- Text excerpt:
◇ ◇ ◇ ◇ ◇

Our collaborations enabled insights not just into the practicalities of political discourse work, but also into its materializations and (interim) results. In this fundamental sense, our fieldwork is intimately linked to the subject matter of this article: the invisibilization of position-making. By allowing a fieldworker to shadow one’s everyday practices, the staff risks laying open what should remain shielded or protected. The fieldworkers had to make sure that the accessed data would not compromise the staff in any sense, that they would not use the insights in, for example, journalistic writing. Restricting the choice of offices to opposition factions belonging to the same party facilitated building up trust between fieldworkers and participants. Only this trust allowed us to closely follow the mundane work processes of making positions from the practical perspective of the staff, the MPs, and the factional boards.
Scheffer did fieldwork in four MPs’ offices in the German Bundestag (BT), spending a month in each office. In terms of position-making, he focuses – for this paper – on an internal position paper written collaboratively by several staff advisers from different MPs’ offices and coordinated by one office, led by the fieldworker’s main informant. He obtained all interim versions of the paper including the suggestions and amendments that went into them. The entire text corpus together with the participant observation provides the basis for the case study.
Schank spent a total of two months in several offices of staff advisers and MPs in a German State (Land) legislature (DL). His field notes are on several episodes of textual work in the office and on internal committee meetings of the faction. They portray several projects of position-making inside the faction. The field notes are combined with publicized text versions and performances of the positions. Invisibility appeared through the observation of interactions between staff advisers and MPs, alerting the fieldworker to the differential distribution of credit and authorship within the faction and in the public sphere.
Laube shadowed a faction working group in the Austrian national parliament (AT) over a period of nine months. The group developed a position paper and was led by two representatives and assisted by several internal advisers and an external expert adviser. The final version of the position paper was presented to the public and media journalists as a ‘motion’ at the annual party congress. Here, invisibility became significant due to the representative’s ways of framing the advisers’ contributions. Internal advisers were made visible in internal meetings only when causing trouble, while the external adviser, who obtained and edited all interim versions of the paper, was labeled as a ‘companion’.

◇ ◇ ◇ ◇ ◇

(Items from a data source)
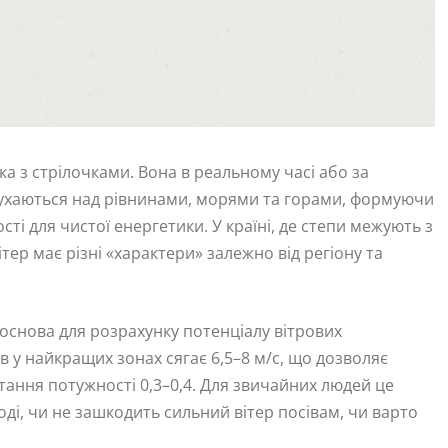
ка з стрілочками. Вона в реальному часі або за
 рухаються над рівнинами, морями та горами, формуючи
ті для чистої енергетики. У країні, де степи межують з
тер має різні «характери» залежно від регіону та
 основа для розрахунку потенціалу вітрових
в у найкращих зонах сягає 6,5–8 м/с, що дозволяє
ання потужності 0,3–0,4. Для звичайних людей це
оді, чи не зашкодить сильний вітер посівам, чи варто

◇ ◇ ◇ ◇ ◇

- Task statement: Continue the text on fieldwork in parliamentary offices, starting right after its final sentence.

- Expected answer:
The original goal of our research was to study political discourse work. This initial motive developed into a focus on what we call ‘career paths of positions-in-the-making’ (see Laube, 2020; Laube et al., 2017; Scheffer, 2015a). Due to the choice of offices, we came to study how oppositional factions belonging to the same party make positions. Although these factions were concerned with different policy fields and with different tasks of position-work (from preparing an election campaign to a large programmatic position paper), our selection of offices allows for first insights into patterns of managing in/visibility in position-making. Since the parliaments vary in size of office staff and other organizational characteristics, our collection of offices gives insights into the basic role of in/visibility of political position making.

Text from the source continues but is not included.